● What to work on:
Output every line from the beginning of the records through the line that contains "wall art: none [304,130,344,176]", exactly as it appears.

● Material for the task:
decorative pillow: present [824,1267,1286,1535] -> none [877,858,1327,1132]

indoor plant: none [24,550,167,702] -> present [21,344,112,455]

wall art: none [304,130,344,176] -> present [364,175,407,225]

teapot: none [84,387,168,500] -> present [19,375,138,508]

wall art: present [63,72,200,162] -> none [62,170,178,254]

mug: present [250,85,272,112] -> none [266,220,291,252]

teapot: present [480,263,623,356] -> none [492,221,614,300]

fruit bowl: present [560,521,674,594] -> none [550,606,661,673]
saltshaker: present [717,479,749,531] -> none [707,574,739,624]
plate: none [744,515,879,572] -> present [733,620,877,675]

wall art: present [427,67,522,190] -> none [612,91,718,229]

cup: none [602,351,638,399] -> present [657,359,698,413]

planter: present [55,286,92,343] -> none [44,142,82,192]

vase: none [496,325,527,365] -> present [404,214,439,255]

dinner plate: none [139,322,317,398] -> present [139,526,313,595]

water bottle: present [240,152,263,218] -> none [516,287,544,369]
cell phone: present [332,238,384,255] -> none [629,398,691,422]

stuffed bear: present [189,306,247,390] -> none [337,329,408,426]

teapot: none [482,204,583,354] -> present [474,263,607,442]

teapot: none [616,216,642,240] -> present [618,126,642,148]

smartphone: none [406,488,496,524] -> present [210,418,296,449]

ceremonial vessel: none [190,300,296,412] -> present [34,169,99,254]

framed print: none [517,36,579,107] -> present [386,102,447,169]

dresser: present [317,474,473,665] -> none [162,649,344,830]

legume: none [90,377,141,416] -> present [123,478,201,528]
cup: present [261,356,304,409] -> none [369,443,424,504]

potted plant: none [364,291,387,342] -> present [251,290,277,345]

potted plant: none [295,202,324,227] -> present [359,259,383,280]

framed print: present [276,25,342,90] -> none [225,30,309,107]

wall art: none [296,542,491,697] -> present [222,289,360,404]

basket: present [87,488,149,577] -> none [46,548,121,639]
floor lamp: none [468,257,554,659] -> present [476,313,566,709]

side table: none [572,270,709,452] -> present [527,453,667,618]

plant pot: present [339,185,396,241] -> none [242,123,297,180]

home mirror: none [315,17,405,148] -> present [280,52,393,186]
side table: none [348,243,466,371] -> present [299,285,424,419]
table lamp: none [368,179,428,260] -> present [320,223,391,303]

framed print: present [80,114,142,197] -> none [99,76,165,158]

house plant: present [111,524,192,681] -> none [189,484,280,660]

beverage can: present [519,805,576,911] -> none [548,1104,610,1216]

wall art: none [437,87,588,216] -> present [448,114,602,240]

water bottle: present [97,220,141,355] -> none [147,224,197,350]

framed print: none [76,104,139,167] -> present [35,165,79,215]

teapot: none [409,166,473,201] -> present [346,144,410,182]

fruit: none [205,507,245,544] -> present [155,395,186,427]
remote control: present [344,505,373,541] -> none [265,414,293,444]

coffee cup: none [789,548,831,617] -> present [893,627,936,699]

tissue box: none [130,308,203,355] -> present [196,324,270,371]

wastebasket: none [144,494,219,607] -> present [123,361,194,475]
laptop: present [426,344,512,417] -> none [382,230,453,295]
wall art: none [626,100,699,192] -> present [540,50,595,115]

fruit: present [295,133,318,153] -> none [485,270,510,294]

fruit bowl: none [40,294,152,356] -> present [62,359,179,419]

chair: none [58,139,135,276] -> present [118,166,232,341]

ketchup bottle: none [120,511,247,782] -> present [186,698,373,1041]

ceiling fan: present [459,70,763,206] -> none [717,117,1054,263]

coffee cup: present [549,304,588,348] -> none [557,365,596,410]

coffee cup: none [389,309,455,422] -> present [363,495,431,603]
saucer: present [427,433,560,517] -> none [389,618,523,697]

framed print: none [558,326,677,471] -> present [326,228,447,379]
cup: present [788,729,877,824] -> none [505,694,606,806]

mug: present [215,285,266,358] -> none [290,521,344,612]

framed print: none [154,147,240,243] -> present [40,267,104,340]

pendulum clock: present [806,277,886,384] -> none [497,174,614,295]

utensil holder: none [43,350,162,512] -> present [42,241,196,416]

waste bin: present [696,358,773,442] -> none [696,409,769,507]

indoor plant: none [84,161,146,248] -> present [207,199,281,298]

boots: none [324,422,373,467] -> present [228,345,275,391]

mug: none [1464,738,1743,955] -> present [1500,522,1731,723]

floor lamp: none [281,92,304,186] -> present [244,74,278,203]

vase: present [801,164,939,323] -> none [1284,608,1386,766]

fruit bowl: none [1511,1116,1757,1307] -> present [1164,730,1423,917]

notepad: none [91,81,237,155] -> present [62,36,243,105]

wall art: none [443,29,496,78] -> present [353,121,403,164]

● Response box:
decorative pillow: present [824,1267,1286,1535] -> none [877,858,1327,1132]

indoor plant: none [24,550,167,702] -> present [21,344,112,455]

wall art: none [304,130,344,176] -> present [364,175,407,225]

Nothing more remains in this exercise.